When you choose to use a framework like Qt you might consider using lists, vectors, etc from Qt rather that the STL. Not using STL in this case saves you from having to convert from STL to the Qt equivalents when you need to use them in your GUI.
This is debatable and not everyone wants to use everything from Qt
from http://doc.qt.nokia.com/latest/containers.html
These container classes are designed to be lighter, safer, and easier to use than the STL containers. If you are unfamiliar with the STL, or prefer to do things the "Qt way", you can use these classes instead of the STL classes.
If you cannot use RTTI and/or exceptions, you might experience that parts of STL won't work. This is the case e.g. for native Android apps. So if it doesn't give you what you need, it's a reason not to use it!
Not really. There's no excuse to ban the use of an entire library- unless that lib only serves one function, which is not the case with the Standard library. The provided facilities should be evaluated on a per-function basis- for example, you may well argue that you need a container that performs a more specific purpose than vector, but that is no excuse to ban the use of deque, iostream or for_each too.
More importantly, code generated via template will not be more bloated than the equivalent code written by hand. You won't save code bloat by refusing to use std::vector and then writing your equivalent vector for float and double. Especially in 2011, the size of an executable is pretty meaningless compared to the sizes of other things like media in the vast, vast majority of situations.

# Information supplied:

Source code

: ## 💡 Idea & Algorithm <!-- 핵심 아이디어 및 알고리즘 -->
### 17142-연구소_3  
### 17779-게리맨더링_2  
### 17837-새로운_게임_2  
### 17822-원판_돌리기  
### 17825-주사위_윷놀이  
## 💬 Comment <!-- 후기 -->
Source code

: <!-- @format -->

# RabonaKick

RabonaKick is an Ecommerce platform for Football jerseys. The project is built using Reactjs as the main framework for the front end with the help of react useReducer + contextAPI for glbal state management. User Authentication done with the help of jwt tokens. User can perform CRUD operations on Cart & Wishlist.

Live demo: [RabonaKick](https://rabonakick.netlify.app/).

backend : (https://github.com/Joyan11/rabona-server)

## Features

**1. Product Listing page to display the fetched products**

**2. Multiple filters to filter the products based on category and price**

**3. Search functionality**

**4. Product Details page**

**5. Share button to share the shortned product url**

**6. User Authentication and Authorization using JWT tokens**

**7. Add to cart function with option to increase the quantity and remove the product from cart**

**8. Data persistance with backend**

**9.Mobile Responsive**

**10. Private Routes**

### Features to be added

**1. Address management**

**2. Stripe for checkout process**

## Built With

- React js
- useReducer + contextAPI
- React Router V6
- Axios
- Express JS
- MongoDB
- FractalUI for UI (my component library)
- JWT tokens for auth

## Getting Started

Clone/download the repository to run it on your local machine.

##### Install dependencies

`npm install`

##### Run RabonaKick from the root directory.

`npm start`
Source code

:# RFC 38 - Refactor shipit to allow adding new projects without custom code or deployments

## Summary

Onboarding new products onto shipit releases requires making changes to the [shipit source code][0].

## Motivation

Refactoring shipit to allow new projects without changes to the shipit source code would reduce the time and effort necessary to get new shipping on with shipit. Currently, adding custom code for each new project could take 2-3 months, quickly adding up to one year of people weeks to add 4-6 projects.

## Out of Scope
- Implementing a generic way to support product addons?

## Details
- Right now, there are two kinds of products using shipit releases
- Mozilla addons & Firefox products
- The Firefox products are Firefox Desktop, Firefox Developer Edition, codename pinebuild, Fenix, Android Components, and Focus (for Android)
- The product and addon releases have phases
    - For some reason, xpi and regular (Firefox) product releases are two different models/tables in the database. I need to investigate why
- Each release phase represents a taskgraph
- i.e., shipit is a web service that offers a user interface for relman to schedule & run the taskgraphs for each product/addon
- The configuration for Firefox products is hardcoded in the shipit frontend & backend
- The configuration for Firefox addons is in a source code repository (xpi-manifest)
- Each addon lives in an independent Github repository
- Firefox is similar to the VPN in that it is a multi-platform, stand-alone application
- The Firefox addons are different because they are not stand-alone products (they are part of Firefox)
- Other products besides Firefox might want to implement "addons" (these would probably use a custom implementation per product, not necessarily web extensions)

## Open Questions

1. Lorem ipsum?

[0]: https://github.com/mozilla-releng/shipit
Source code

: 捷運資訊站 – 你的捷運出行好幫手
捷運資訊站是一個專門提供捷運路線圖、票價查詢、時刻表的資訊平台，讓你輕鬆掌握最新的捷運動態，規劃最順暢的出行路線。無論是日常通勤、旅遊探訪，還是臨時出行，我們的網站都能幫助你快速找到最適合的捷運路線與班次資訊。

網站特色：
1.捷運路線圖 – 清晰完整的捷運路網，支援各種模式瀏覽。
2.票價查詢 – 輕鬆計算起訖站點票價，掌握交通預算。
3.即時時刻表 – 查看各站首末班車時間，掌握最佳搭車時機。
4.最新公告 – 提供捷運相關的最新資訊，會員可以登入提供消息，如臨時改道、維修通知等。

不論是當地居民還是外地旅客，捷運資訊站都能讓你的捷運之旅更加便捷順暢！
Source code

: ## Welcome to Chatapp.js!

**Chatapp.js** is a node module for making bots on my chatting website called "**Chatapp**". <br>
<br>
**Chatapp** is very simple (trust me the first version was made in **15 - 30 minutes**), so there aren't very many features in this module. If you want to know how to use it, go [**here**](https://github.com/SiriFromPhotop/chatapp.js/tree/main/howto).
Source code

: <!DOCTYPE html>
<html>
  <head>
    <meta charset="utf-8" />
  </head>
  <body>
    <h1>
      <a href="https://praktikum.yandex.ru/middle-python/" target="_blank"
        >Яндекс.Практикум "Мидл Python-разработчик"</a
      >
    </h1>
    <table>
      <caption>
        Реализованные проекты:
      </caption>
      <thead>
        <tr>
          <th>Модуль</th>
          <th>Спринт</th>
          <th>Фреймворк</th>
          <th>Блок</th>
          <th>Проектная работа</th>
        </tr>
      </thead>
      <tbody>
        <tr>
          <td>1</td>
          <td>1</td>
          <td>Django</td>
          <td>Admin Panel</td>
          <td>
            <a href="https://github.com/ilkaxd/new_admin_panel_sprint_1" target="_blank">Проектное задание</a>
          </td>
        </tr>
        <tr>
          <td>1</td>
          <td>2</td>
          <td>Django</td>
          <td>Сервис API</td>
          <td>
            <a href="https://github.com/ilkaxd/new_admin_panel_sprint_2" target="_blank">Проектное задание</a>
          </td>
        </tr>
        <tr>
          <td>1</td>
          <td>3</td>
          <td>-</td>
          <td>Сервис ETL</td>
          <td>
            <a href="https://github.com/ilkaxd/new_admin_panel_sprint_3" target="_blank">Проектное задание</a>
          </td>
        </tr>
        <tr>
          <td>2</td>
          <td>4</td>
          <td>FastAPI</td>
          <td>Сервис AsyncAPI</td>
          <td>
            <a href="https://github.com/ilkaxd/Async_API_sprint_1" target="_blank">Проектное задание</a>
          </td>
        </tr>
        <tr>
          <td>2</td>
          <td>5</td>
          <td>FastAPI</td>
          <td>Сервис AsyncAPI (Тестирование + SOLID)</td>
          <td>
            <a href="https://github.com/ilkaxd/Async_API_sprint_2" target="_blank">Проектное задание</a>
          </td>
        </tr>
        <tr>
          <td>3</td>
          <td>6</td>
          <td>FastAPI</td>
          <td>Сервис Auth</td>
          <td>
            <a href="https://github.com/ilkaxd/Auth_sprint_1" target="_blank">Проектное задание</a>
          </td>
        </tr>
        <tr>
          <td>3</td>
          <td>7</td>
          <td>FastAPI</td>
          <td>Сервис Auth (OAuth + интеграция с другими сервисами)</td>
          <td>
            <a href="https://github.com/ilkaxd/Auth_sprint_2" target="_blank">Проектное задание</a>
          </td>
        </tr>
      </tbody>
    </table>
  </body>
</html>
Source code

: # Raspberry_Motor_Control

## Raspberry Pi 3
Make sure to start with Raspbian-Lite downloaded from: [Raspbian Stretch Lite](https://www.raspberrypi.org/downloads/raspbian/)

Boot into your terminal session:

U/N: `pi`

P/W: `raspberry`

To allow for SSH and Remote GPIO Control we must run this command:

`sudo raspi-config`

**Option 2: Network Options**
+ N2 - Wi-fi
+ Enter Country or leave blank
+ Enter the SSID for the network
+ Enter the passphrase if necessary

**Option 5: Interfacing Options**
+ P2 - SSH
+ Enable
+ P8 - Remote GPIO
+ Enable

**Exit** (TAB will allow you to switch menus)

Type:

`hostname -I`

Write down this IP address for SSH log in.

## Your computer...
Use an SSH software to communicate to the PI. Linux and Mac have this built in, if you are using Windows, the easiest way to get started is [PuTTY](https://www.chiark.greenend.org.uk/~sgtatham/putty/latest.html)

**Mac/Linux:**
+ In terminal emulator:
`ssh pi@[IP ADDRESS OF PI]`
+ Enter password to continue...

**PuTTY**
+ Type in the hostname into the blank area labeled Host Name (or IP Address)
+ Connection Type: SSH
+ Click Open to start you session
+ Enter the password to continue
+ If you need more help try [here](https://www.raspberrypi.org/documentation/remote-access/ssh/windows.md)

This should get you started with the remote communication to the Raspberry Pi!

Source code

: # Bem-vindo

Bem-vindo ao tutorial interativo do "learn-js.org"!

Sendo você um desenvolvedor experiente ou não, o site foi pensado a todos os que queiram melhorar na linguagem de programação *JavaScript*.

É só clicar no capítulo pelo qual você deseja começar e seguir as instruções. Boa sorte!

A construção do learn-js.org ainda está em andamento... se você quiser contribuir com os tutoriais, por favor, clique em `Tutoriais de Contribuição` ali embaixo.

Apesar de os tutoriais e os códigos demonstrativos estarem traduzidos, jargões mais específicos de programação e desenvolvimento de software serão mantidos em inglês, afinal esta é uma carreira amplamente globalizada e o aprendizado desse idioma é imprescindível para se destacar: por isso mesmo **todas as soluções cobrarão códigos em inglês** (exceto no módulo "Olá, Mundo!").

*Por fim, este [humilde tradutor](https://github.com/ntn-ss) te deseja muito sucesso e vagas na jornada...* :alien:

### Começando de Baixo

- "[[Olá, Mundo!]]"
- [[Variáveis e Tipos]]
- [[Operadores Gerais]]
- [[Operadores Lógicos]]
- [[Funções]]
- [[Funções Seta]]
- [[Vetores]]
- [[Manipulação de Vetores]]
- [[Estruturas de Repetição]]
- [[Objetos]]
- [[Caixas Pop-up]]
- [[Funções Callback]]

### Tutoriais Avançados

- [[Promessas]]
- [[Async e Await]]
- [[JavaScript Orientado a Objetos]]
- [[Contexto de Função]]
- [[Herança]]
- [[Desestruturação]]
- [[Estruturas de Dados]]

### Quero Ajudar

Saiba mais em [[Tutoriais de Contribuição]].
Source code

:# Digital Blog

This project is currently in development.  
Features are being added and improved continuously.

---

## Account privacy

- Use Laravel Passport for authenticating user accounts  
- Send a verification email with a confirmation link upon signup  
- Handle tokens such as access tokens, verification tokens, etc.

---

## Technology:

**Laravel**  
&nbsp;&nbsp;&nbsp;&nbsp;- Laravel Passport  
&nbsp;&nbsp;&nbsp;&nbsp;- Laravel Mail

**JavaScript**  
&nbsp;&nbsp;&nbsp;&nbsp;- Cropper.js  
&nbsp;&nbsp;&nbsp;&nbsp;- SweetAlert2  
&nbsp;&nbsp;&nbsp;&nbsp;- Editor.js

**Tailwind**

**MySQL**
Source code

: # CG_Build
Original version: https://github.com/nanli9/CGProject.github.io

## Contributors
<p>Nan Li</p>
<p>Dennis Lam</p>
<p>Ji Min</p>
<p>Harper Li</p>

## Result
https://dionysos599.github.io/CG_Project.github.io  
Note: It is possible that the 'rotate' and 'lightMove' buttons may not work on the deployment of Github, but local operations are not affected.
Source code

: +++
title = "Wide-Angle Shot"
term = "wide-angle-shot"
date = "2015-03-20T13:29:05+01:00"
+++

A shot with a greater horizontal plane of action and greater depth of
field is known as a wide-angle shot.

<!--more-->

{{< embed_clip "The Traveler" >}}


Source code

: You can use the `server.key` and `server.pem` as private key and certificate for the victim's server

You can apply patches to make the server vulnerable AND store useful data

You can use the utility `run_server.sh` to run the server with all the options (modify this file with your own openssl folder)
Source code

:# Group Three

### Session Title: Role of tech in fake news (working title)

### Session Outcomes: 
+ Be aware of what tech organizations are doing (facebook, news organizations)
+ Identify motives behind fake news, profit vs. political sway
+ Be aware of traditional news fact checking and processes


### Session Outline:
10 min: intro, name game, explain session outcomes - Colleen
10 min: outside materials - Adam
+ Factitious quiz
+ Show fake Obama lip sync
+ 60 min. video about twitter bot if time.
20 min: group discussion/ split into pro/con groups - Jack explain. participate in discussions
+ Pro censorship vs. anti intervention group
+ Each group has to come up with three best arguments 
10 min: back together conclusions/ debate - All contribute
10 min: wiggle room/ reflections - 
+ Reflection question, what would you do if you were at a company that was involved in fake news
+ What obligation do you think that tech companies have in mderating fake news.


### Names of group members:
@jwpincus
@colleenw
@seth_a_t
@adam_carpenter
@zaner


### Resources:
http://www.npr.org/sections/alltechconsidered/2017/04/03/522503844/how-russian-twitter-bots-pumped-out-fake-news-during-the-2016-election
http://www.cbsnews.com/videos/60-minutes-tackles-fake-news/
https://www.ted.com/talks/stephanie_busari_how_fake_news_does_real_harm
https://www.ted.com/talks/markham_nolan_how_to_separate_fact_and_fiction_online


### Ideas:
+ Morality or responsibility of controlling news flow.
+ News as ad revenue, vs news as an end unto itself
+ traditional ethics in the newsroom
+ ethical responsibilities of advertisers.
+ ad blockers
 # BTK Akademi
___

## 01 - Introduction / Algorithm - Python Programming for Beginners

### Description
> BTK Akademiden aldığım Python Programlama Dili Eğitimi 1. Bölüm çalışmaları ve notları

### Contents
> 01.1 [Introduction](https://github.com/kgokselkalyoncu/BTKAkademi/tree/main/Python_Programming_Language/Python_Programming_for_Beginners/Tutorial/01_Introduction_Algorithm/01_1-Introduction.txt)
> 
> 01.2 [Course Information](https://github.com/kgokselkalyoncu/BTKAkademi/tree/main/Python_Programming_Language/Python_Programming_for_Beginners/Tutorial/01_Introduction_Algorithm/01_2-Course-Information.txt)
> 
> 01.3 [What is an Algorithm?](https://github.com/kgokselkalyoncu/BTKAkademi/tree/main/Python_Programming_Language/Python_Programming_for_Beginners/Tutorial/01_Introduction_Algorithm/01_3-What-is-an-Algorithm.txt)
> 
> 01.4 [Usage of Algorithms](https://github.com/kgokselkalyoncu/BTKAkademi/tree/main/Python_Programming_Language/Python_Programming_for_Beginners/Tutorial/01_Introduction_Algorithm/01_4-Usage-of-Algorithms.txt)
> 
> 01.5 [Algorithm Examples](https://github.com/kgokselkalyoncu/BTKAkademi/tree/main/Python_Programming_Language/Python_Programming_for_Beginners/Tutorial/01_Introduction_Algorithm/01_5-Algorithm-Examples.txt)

# What to do:
- A) From the STL discussion, reproduce the stretch from "When you choose" through "in your GUI.".
- B) Answer these questions from the STL discussion:
(i) According to the quoted Qt documentation, what are the Qt container classes designed to be, compared with the STL containers?
(ii) What kind of app is given as an example where parts of STL may not work without RTTI and/or exceptions?
(iii) What year is mentioned in the remark about the size of an executable?

# Your written answers:
- A)
When you choose to use a framework like Qt you might consider using lists, vectors, etc from Qt rather that the STL. Not using STL in this case saves you from having to convert from STL to the Qt equivalents when you need to use them in your GUI.

- B)
(i) Lighter, safer, and easier to use
(ii) Native Android apps
(iii) 2011